▶ DATA SUPPLIED:
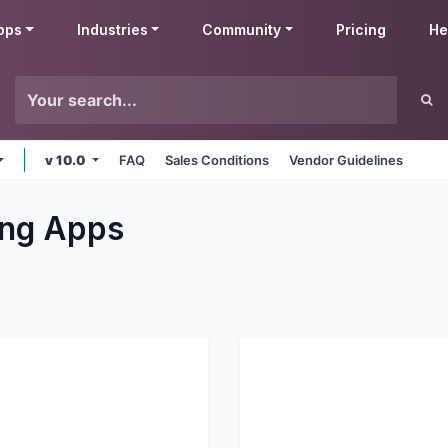
pps
Industries
Community
Pricing
He
v 10.0
FAQ
Sales Conditions
Vendor Guidelines
ng
Apps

▶ EXERCISE REQUIREMENTS: Could you print every line of text in the listing above again, word for word and in the same order, leaving out the pictures?

▶ SOLUTION TO THIS TASK:
pps
Industries
Community
Pricing
He
v 10.0
FAQ
Sales Conditions
Vendor Guidelines
ng
Apps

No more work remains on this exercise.